Im Fall der Suizidalität schließt Bordat die Möglichkeit einer freien Entscheidung aus. Ein Mensch, der seinem Leben ein Ende setzen will, ist eben nicht frei, sondern befindet sich in einer durchaus unfreien Extremsituation. Hier von einer souveränen Entscheidung zu sprechen, ist zynisch. Ich kann dem Autor hier von ganzem Herzen zustimmen, da ich sowohl erhebliche und langwierige Schmerzen als auch Depressionen aus eigener (glücklicherweise längst vergangener) Erfahrung kenne. Selbstmordgedanken haben mit Freiheit soviel zu tun wie ein Hamsterrad.

Der letzte, kurze Teil über die Selbstbestimmung orientiert sich stark an Immanuel Kant, der „dem Menschen die Fähigkeit zur Selbstgesetzgebung zugestanden und diese auch normativ eingefordert“ hat. Kant traut dem Menschen eine moralische Selbstprüfung zu und fordert sie auch. Dennoch kann sich das vom Bundesverfassungsgericht postulierte „Recht auf selbstbestimmtes Sterben“ nicht auf Kant berufen, der in der Selbsttötung eine Verletzung der moralischen Pflicht sah und von einer „Lebenspflicht“ sprach. In der Selbsttötung bringt der Mensch sich um seine Würde, die doch unverfügbar ist. Und auch die Würde dessen, der dabei assistiert, wird verletzt. Evangelische und katholische Kirche sind sich einig: Der Selbstmörder muss in seiner Person samt irrendem Gewissen respektiert werden, der Selbstmord darf nicht gebilligt werden.

Die möglichen und tatsächlichen Folgen eines Rechts auf Selbsttötung schildert Bordat ohne jedes Pathos eindrücklich.

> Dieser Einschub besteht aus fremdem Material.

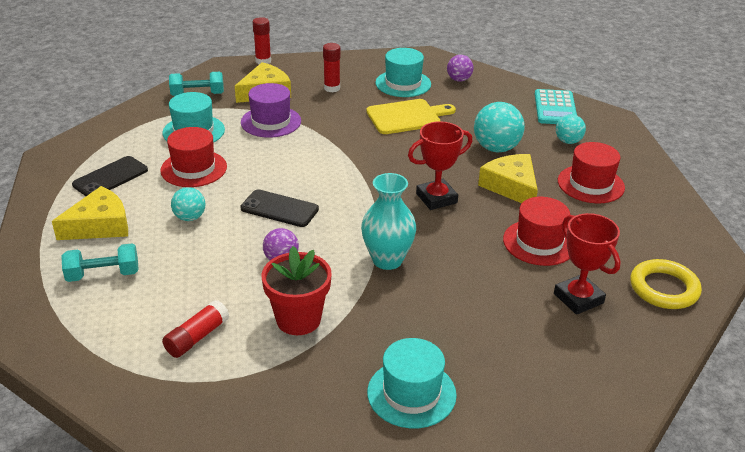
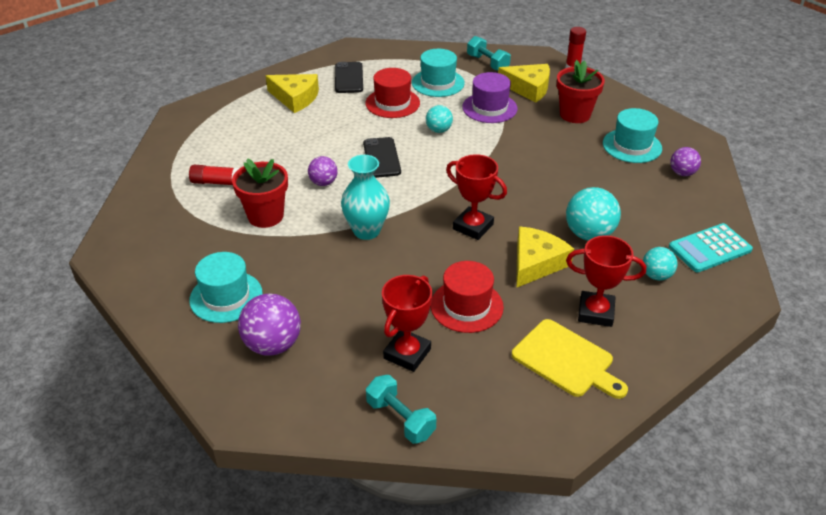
camera: 60 degrees right, 5 degrees up
(103, 275) = (248, 122): turquoise dumbbell -> turquoise dumbbell (400, 419)
(110, 177) = (349, 78): black phone -> black phone turned 75 degrees clockwise
(190, 217) = (335, 126): turquoise ball -> turquoise ball (438, 130)
(332, 88) = (575, 114): red glue stick -> red flower pot
(407, 117) = (579, 167): yellow cutting board -> yellow cutting board (566, 360)
(512, 382) = (273, 345): none -> purple ball
(590, 184) = (595, 312): red hat -> red trophy
(664, 288) = (470, 408): yellow ring -> none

Dabei geht er nicht nur auf die unmittelbaren Folgen ein z.B. für Ärzte, die einer Selbsttötung nicht assistieren wollen, sondern zeigt auch in einem Exkurs, wie eng vernetzt alle Menschen sind – unser Handeln betrifft immer auch Dritte, die wir nicht kennen. Auch eine Rechtfertigungspflicht für Schwerkranke und Pflegende bahnt sich dadurch an, wenn sie ganz unverständlicherweise weiterleben und lebenlassen wollen. „Selbstbestimmung ist verkappte Fremdbestimmung“, wie Eberhard Schockenhoff sagt und Josef Bordat beweist.

Das Buch ist keine ganz leichte Lektüre, aber in klarer und schöner Sprache geschrieben, ohne überflüssigen Fachjargon und zum Mitdenken anregend. Bordat erklärt und analysiert genau und verflacht nichts. Er bezieht sich auf Philosophen von der Antike bis zur Gegenwart – teils zustimmend, teils ablehnend. Er stellt verschiedene Denkweisen sachlich vor und stellt ihnen die am Christentum (besonders dem katholischer Prägung) orientierten Denkweisen gegenüber. Das ist sachlich und unaufgeregt und doch zielbewußt – er lässt den Leser verstehen, warum die katholische Position zum Lebensrecht sinnvoll ist.

Auch ich möchte so selbstbestimmt wie möglich sterben. Das heißt, ich möchte nicht von einer zunehmend herzlosen und paternalistischen Gesellschaft zum Selbstmord gedrängt werden, wenn es unbequem und teuer wird, mich am Leben zu halten. Ich empfehle dringend die Lektüre dieses Buches.

Josef Bordat: Würde Freiheit Selbstbestimmung. Konzepte der Lebensrechtsdebatte auf dem Prüfstand, tredition 2020

Über Claudia Sperlich

Dichterin, Übersetzerin, Katholikin. Befürworterin der Vernunft, aber nicht in Überdosierung.